Systematic Investment Plan(SIP) :
We have already mentioned about SIPs in brief in the previous pages but now going into details,
we will see how the power of compounding could benefit us. In such case, every small amounts
invested regularly can grow substantially. SIP gives a clear picture of how an early and regular
investment can help the investor in wealth creation. Due to its unlimited advantages SIP could be
redefined as “a methodology of fund investing regularly to benefit regularly from the stock
market volatility. In the later sections we will see how returns generated from some of the SIPs
have outperformed their benchmark.
What is the Facility?
Reliance SIP Insure provides free life insurance cover to investors at no extra cost. In the
unfortunate event of the demise of an investor during the tenure of the SIP.
The insurance company will pay for the balance amount towards the remaining unpaid SIP
installments.
Thus, the nominee* would be able to continue in the scheme without having to make any further
contribution.. Investor’s long term financial planning and objective of investing through SIP
could still be fulfilled as per the targeted time horizon, even if he/she dies prematurely.
Investment Details
Minimum Investment per installment: Rs.1000 per month & in multiples of Re 1 thereafter.
There is no upper limit Minimum Period of Contribution: 3 years and in multiples of 1 year
thereafter. Maximum Period of Contribution: 15 years OR till attaining 55 years of age,
whichever is earlier (e.g., a person can register an SIP of maximum 10 yrs at the age of 45 yrs.)
The insurance cover ceases when the investor attains 55 years of age. Mode of payment of SIP
installments is only through Direct Debit & ECS ( Post Dated Cheques shall not be accepted )
Findings and Conclusion
The findings for the above research are as follows:-
It was found that majority of the investors i.e.46% are from the age group of 36-54.
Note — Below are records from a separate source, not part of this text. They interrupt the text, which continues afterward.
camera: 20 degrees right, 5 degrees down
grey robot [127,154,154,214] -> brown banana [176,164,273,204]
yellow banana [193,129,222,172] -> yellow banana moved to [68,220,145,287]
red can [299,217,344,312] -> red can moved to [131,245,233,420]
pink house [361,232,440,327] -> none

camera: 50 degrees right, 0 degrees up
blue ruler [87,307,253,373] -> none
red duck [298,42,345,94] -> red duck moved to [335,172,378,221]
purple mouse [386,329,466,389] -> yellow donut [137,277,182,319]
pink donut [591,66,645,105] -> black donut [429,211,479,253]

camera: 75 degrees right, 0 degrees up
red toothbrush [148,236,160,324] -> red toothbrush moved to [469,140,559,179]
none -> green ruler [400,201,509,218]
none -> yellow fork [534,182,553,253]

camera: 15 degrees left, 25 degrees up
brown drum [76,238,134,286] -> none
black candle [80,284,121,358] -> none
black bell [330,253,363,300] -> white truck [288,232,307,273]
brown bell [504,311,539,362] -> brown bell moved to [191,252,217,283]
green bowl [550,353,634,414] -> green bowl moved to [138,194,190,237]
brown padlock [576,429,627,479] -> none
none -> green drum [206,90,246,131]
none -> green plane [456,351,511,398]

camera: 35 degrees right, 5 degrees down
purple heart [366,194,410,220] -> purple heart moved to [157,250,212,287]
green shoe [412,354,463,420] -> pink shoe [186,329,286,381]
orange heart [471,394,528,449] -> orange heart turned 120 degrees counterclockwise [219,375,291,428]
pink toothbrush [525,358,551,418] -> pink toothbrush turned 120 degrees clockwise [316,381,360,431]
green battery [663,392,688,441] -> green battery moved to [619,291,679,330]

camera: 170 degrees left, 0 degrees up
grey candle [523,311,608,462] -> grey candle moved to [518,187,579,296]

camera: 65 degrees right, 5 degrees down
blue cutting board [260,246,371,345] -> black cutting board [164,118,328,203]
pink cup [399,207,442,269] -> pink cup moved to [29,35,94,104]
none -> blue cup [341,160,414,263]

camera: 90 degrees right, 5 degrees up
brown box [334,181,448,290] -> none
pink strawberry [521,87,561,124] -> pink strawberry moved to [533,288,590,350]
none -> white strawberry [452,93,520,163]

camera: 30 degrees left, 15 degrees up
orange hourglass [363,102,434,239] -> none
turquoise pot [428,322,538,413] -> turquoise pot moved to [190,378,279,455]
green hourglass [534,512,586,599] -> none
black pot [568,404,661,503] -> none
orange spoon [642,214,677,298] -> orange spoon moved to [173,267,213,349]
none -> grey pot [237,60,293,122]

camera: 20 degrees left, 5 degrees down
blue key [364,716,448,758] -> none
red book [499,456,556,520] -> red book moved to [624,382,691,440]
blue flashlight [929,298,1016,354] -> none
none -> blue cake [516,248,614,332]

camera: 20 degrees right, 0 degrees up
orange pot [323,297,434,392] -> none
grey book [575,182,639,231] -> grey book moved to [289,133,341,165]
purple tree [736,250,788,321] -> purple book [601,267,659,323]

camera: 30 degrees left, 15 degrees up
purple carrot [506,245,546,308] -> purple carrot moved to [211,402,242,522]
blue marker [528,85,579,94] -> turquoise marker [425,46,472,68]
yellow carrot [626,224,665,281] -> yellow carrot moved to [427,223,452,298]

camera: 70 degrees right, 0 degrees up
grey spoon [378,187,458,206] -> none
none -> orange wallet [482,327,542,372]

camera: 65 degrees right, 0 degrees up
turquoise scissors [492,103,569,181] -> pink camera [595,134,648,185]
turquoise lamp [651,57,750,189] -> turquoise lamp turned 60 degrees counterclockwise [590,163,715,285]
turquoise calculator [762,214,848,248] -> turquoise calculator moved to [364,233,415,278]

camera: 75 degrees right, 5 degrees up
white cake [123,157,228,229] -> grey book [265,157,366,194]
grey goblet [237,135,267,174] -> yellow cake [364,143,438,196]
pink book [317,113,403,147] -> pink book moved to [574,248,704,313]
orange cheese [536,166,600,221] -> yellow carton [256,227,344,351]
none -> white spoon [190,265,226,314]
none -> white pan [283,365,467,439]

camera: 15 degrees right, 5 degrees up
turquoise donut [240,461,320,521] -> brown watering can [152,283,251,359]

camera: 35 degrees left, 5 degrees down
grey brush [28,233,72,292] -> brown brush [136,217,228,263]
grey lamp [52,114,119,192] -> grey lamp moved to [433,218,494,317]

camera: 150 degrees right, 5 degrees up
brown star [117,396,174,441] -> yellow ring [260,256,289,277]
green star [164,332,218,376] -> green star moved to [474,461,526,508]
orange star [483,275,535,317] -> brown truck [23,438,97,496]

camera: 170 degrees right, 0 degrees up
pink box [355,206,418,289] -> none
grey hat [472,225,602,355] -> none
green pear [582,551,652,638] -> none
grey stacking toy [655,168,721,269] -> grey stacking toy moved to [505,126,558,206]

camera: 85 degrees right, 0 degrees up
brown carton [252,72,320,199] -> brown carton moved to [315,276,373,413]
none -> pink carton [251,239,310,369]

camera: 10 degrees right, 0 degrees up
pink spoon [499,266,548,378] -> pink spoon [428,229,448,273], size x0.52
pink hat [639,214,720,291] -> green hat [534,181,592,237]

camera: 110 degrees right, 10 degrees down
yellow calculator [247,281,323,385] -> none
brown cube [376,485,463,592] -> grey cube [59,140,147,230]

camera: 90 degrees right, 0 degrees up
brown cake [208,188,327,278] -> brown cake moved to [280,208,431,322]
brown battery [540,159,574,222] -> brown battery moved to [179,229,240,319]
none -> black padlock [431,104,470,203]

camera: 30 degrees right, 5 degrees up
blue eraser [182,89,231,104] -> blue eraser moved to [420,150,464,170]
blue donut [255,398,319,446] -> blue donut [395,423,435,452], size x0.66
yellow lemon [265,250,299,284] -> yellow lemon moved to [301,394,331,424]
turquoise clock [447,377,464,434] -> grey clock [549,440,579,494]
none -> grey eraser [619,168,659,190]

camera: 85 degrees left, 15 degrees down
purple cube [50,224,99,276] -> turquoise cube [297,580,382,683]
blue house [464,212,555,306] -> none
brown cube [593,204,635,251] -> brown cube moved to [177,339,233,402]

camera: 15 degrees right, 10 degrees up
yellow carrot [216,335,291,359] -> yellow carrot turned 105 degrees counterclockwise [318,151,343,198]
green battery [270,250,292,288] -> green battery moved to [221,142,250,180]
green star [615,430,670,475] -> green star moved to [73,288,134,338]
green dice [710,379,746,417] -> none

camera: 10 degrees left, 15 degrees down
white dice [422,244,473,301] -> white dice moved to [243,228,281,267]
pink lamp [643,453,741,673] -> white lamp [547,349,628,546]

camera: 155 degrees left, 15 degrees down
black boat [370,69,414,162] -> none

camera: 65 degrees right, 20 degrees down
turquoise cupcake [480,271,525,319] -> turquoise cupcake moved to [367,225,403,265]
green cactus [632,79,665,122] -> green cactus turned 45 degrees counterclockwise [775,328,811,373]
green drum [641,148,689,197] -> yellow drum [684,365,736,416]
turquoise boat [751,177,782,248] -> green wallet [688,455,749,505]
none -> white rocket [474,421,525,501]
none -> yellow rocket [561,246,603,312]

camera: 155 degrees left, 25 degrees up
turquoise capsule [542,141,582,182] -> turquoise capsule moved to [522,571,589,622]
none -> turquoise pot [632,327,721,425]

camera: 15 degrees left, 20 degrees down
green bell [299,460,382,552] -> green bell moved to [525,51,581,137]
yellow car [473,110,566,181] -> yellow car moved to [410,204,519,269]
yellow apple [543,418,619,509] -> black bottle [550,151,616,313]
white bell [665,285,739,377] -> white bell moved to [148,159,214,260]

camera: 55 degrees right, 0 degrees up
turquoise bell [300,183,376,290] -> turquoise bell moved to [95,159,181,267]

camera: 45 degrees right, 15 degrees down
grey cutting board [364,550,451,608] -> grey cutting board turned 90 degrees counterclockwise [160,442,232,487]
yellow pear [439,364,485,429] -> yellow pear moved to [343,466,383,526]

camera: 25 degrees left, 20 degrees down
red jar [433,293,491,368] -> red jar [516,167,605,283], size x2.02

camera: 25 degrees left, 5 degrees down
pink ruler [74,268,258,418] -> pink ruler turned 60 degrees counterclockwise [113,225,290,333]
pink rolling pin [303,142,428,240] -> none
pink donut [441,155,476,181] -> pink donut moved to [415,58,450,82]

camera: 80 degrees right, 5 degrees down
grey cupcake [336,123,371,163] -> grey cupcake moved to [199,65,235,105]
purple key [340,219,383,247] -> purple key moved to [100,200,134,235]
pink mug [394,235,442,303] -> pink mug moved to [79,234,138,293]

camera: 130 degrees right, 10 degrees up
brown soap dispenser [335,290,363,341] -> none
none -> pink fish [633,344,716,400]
This is the group of middle age people who deserve to invest for their future financial
needs.
It was found that Out of 100 respondents 64 customers have already reinvested in the
company, while the rest are waiting for a correct time to enter in the market for the
second time.
It was observed that Out of 100 respondents 62 investors have reinvested due to better
returns and performance of funds. While 28 investors have voted for non performance
of funds and services provided by the company.